### [SOURCE DATA]
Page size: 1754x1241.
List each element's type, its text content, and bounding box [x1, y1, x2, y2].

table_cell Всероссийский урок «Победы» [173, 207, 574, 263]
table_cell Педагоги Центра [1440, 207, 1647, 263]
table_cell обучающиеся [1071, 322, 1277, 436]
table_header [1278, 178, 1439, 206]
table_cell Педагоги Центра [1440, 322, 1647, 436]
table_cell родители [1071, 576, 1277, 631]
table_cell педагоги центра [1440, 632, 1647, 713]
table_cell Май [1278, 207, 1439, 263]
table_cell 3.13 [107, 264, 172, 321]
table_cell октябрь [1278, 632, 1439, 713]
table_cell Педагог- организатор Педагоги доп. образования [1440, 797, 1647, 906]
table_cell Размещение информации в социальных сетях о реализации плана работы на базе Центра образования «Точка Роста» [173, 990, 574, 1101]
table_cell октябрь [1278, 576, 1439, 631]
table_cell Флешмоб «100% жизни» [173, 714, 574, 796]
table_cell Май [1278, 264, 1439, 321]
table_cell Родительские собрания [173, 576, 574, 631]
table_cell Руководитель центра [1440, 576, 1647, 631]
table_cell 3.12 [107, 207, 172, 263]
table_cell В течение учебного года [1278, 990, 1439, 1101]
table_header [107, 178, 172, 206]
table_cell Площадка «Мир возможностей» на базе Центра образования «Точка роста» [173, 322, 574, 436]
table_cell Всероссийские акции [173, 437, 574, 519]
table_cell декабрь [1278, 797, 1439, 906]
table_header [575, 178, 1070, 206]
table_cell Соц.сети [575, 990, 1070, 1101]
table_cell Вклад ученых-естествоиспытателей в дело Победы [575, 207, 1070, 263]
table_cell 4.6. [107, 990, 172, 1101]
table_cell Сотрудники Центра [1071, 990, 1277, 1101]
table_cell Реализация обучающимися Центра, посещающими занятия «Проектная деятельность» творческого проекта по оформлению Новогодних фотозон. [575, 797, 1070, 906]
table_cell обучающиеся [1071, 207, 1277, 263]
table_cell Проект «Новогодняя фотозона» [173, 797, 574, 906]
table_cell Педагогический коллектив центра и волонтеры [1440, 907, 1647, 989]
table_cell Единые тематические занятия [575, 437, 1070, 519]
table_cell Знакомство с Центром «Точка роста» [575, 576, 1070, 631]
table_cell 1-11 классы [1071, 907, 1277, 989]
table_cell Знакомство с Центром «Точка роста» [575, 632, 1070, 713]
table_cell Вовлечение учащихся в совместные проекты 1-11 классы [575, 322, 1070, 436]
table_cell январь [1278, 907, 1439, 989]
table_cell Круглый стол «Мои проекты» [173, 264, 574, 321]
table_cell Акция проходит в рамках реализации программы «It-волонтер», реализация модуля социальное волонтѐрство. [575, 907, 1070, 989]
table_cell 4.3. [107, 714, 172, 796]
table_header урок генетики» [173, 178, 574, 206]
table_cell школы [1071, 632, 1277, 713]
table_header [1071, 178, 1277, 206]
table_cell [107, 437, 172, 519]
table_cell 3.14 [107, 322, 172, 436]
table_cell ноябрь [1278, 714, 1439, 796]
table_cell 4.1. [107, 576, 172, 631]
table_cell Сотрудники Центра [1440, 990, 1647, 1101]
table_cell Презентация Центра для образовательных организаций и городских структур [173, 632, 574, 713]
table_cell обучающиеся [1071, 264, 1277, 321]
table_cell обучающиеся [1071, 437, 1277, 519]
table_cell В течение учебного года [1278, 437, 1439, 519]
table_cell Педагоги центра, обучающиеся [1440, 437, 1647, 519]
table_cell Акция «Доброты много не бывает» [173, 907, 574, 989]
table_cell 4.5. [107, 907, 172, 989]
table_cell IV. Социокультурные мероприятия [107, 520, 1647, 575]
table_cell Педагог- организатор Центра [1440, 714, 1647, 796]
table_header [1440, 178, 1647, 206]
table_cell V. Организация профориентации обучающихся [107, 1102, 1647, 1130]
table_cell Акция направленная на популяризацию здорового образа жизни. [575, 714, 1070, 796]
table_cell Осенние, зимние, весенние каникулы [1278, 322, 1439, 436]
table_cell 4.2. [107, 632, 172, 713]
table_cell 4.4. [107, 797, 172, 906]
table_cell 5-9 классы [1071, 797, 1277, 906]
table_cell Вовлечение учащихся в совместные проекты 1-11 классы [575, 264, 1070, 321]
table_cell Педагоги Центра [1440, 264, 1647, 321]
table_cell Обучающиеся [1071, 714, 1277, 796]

### [WHAT IS REQUIRED]
Put down all the data once more, exactly as it appears above.

### [COMPLETED EXERCISE]
Page size: 1754x1241.
List each element's type, its text content, and bounding box [x1, y1, x2, y2].

table_cell Всероссийский урок «Победы» [173, 207, 574, 263]
table_cell Педагоги Центра [1440, 207, 1647, 263]
table_cell обучающиеся [1071, 322, 1277, 436]
table_header [1278, 178, 1439, 206]
table_cell Педагоги Центра [1440, 322, 1647, 436]
table_cell родители [1071, 576, 1277, 631]
table_cell педагоги центра [1440, 632, 1647, 713]
table_cell Май [1278, 207, 1439, 263]
table_cell 3.13 [107, 264, 172, 321]
table_cell октябрь [1278, 632, 1439, 713]
table_cell Педагог- организатор Педагоги доп. образования [1440, 797, 1647, 906]
table_cell Размещение информации в социальных сетях о реализации плана работы на базе Центра образования «Точка Роста» [173, 990, 574, 1101]
table_cell октябрь [1278, 576, 1439, 631]
table_cell Флешмоб «100% жизни» [173, 714, 574, 796]
table_cell Май [1278, 264, 1439, 321]
table_cell Родительские собрания [173, 576, 574, 631]
table_cell Руководитель центра [1440, 576, 1647, 631]
table_cell 3.12 [107, 207, 172, 263]
table_cell В течение учебного года [1278, 990, 1439, 1101]
table_header [107, 178, 172, 206]
table_cell Площадка «Мир возможностей» на базе Центра образования «Точка роста» [173, 322, 574, 436]
table_cell Всероссийские акции [173, 437, 574, 519]
table_cell декабрь [1278, 797, 1439, 906]
table_header [575, 178, 1070, 206]
table_cell Соц.сети [575, 990, 1070, 1101]
table_cell Вклад ученых-естествоиспытателей в дело Победы [575, 207, 1070, 263]
table_cell 4.6. [107, 990, 172, 1101]
table_cell Сотрудники Центра [1071, 990, 1277, 1101]
table_cell Реализация обучающимися Центра, посещающими занятия «Проектная деятельность» творческого проекта по оформлению Новогодних фотозон. [575, 797, 1070, 906]
table_cell обучающиеся [1071, 207, 1277, 263]
table_cell Проект «Новогодняя фотозона» [173, 797, 574, 906]
table_cell Педагогический коллектив центра и волонтеры [1440, 907, 1647, 989]
table_cell Единые тематические занятия [575, 437, 1070, 519]
table_cell Знакомство с Центром «Точка роста» [575, 576, 1070, 631]
table_cell 1-11 классы [1071, 907, 1277, 989]
table_cell Знакомство с Центром «Точка роста» [575, 632, 1070, 713]
table_cell Вовлечение учащихся в совместные проекты 1-11 классы [575, 322, 1070, 436]
table_cell январь [1278, 907, 1439, 989]
table_cell Круглый стол «Мои проекты» [173, 264, 574, 321]
table_cell Акция проходит в рамках реализации программы «It-волонтер», реализация модуля социальное волонтѐрство. [575, 907, 1070, 989]
table_cell 4.3. [107, 714, 172, 796]
table_header урок генетики» [173, 178, 574, 206]
table_cell школы [1071, 632, 1277, 713]
table_header [1071, 178, 1277, 206]
table_cell [107, 437, 172, 519]
table_cell 3.14 [107, 322, 172, 436]
table_cell ноябрь [1278, 714, 1439, 796]
table_cell 4.1. [107, 576, 172, 631]
table_cell Сотрудники Центра [1440, 990, 1647, 1101]
table_cell Презентация Центра для образовательных организаций и городских структур [173, 632, 574, 713]
table_cell обучающиеся [1071, 264, 1277, 321]
table_cell обучающиеся [1071, 437, 1277, 519]
table_cell В течение учебного года [1278, 437, 1439, 519]
table_cell Педагоги центра, обучающиеся [1440, 437, 1647, 519]
table_cell Акция «Доброты много не бывает» [173, 907, 574, 989]
table_cell 4.5. [107, 907, 172, 989]
table_cell IV. Социокультурные мероприятия [107, 520, 1647, 575]
table_cell Педагог- организатор Центра [1440, 714, 1647, 796]
table_header [1440, 178, 1647, 206]
table_cell V. Организация профориентации обучающихся [107, 1102, 1647, 1130]
table_cell Акция направленная на популяризацию здорового образа жизни. [575, 714, 1070, 796]
table_cell Осенние, зимние, весенние каникулы [1278, 322, 1439, 436]
table_cell 4.2. [107, 632, 172, 713]
table_cell 4.4. [107, 797, 172, 906]
table_cell 5-9 классы [1071, 797, 1277, 906]
table_cell Вовлечение учащихся в совместные проекты 1-11 классы [575, 264, 1070, 321]
table_cell Педагоги Центра [1440, 264, 1647, 321]
table_cell Обучающиеся [1071, 714, 1277, 796]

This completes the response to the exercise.